The New Yorker:
“Eat, Pray, Love” was a huge hit in part because readers imagined they could be like its author. Her new book, “All the Way to the River,” shows how dubious that notion was.
By Jia Tolentino
“Elizabeth Gilbert has a new memoir out.” The mere sentence radiates gentle inspiration—watercolors, billowy pants with elephants printed on them, sparkly truthtelling in a big straw hat. Gilbert had an estimable career as a journalist and a writer of fiction before she published “Eat, Pray, Love: One Woman’s Search for Everything Across Italy, India and Indonesia,” in 2006, a book that became not just a best-seller or even a phenomenon but something more like a cultural paradigm. Gilbert’s autobiographical account of a yearlong, post-divorce, mid-thirties rediscovery of herself was read by millions, many of whom, when they picture Gilbert, likely see Julia Roberts, who starred in the film adaptation, which grossed two hundred million dollars worldwide. Upon hearing that Gilbert has written another memoir—her first proper return to that deliriously, exclusively personal form since “Eat, Pray, Love,” although she’s published four other books in the interim—these readers may imagine that they’re in for more of what was on the movie poster: a plucky blonde, gelato spoon in mouth, ready for adventure and revelation to blow in on the breeze.

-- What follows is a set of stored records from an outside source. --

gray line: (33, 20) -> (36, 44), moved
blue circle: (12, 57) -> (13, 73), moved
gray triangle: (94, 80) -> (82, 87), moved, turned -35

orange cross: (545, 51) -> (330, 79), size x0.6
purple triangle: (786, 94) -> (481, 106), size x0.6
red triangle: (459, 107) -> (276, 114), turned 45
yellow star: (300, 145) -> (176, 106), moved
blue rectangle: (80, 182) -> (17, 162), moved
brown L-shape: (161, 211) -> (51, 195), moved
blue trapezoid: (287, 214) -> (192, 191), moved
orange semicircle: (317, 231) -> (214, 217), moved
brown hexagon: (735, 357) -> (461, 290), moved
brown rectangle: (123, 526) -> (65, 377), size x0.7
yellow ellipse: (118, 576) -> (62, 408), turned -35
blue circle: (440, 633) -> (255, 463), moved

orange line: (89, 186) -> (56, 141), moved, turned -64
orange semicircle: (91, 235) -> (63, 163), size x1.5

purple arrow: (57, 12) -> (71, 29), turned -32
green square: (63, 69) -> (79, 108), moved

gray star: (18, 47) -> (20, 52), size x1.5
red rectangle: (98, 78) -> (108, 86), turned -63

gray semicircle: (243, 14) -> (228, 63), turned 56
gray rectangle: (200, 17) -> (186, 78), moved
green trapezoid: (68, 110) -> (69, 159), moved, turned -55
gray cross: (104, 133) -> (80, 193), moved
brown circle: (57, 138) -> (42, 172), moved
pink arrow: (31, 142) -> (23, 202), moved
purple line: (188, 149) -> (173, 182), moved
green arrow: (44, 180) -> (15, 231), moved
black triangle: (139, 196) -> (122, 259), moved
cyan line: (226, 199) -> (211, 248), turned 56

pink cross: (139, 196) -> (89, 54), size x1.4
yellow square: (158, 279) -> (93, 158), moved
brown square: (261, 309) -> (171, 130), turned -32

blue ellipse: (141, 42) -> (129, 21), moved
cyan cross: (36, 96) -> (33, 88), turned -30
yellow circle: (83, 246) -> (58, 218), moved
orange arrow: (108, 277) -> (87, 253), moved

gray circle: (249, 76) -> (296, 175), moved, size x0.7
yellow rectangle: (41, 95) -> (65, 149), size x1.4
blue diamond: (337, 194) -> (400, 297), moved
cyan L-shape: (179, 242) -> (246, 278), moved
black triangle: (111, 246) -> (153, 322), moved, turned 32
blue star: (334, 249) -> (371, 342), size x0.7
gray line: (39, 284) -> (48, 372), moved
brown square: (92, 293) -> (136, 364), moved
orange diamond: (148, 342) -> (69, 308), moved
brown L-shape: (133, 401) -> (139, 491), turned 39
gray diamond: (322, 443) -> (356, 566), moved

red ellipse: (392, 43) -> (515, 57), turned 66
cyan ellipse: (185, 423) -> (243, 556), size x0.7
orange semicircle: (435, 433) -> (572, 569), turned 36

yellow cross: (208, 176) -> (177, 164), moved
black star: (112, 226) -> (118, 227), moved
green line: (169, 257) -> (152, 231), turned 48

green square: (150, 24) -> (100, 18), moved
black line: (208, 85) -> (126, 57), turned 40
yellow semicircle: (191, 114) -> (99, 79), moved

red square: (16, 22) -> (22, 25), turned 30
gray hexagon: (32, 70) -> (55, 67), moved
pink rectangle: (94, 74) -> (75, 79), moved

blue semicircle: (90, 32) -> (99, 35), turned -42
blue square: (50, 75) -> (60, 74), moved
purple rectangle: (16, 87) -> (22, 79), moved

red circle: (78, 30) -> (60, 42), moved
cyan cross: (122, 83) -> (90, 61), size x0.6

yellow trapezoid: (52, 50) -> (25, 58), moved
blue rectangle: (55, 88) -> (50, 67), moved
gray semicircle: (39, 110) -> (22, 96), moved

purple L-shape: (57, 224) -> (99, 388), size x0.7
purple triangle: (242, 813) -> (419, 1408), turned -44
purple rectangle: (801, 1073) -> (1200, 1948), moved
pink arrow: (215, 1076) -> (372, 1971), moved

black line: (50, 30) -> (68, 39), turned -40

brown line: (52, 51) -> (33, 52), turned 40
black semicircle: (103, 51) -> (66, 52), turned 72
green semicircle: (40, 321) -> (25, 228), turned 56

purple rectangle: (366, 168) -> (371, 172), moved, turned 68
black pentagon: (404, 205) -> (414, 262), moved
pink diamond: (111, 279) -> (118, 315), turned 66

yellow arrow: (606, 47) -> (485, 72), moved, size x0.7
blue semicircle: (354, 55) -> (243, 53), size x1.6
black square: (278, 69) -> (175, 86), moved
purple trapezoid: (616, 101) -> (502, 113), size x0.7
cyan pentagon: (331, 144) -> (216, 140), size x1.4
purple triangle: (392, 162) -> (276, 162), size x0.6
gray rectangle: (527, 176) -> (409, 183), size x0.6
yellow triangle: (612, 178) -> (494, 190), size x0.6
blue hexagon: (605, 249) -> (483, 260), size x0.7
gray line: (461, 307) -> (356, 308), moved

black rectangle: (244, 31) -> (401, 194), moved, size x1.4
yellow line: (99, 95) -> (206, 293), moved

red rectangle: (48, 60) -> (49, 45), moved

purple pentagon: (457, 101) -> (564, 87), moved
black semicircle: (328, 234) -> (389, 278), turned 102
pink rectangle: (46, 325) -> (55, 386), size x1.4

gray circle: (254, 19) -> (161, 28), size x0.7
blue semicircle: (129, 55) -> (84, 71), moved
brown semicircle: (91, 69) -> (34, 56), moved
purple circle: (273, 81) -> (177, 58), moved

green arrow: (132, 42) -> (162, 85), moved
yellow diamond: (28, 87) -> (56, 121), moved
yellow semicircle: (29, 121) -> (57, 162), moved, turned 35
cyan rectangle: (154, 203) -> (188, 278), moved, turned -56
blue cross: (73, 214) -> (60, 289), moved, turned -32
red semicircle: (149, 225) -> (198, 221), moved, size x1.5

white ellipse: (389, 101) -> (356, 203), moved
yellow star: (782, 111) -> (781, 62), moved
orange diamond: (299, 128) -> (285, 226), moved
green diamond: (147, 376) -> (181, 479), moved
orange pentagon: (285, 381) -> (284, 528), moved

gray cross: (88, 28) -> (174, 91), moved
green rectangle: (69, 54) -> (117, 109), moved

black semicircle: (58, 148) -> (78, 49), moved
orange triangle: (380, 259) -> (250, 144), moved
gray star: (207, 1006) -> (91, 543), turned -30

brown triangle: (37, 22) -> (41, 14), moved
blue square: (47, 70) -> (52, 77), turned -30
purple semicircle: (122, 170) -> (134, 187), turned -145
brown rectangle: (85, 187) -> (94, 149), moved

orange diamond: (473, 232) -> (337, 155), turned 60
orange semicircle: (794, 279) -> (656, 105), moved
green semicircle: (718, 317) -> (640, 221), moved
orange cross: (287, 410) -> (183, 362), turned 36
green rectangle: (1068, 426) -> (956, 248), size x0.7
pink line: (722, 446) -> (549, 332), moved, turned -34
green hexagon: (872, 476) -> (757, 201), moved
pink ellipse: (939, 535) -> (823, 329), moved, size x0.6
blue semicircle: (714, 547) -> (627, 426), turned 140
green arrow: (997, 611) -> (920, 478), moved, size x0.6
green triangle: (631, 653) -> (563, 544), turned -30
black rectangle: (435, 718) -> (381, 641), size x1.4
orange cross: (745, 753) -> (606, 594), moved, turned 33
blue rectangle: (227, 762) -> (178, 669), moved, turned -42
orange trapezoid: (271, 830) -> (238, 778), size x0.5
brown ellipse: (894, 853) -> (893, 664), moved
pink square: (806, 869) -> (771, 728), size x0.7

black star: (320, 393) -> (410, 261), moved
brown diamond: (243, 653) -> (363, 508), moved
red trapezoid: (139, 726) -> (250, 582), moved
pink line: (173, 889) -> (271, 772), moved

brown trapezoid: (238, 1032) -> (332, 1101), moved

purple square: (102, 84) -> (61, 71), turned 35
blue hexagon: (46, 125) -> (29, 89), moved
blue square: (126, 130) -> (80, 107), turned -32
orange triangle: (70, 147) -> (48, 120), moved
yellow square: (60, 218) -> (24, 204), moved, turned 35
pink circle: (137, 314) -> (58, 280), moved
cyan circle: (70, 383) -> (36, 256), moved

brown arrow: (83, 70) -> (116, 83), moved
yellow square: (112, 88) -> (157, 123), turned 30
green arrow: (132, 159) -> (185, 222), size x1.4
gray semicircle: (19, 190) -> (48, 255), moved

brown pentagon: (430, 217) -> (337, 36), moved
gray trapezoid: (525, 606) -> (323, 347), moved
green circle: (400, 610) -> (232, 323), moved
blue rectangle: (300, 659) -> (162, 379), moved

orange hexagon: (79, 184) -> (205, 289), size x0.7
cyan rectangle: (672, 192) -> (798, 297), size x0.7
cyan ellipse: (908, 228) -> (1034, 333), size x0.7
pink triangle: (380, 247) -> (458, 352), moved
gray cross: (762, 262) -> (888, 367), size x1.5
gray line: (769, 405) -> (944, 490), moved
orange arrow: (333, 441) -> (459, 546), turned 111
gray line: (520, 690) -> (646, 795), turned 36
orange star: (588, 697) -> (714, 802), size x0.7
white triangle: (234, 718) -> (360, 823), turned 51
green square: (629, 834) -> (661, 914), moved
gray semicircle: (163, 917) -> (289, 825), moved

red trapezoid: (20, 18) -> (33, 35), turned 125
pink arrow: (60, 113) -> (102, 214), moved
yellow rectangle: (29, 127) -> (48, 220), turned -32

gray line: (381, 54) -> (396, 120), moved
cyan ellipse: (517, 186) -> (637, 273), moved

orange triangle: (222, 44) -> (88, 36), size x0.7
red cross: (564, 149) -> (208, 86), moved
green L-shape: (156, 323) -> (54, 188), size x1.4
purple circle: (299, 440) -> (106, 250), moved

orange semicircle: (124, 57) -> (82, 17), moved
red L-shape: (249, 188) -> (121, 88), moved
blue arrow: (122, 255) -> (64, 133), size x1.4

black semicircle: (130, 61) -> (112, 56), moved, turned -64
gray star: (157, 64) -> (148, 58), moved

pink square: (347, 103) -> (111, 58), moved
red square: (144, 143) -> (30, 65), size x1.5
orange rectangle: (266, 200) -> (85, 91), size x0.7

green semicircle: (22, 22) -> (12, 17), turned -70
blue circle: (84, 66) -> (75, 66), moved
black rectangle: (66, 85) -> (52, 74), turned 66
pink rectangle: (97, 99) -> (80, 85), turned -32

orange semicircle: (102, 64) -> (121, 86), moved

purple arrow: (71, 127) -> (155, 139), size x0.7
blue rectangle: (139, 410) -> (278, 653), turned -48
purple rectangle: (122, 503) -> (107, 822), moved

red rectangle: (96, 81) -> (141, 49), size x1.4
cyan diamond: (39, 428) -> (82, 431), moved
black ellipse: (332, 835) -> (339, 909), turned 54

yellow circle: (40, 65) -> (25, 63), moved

Here is what actually happens in the new book, called “All the Way to the River: Love, Loss, and Liberation.” Gilbert, newly flush with seemingly unlimited cash, and filled with both a desire to be useful and the existential unease of someone who has just won the lottery, begins covering her friends’ therapy bills and tuition payments, and lavishing jewelry, weddings, and houses (plural) on them. At one point, after the 2008 financial crisis, she walks down a street in New Jersey asking small-business owners if they need money. Then her friend Rayya—a hot queer hairdresser whom Gilbert met during her first marriage—hits a rough patch, and Gilbert moves her out of a Chelsea apartment and into a New Jersey church that she bought sight unseen from Laos. (Gilbert had intended it to be a home for herself and her second husband, whom she met during her “Eat, Pray, Love” year.) Gilbert falls in love with Rayya, though she doesn’t admit this to Rayya or to her husband. Instead, she proposes that Rayya write a memoir in lieu of paying rent, and asks her to travel with her, ostensibly so that Rayya can do her hair and makeup for professional appearances. By 2013, Gilbert is admitting to a stranger in a book-signing line that the only reason she and Rayya aren’t a couple is that Gilbert is married and “trying to be good.” Rayya, who is an alcoholic and a heroin addict in recovery, has begun openly drinking again.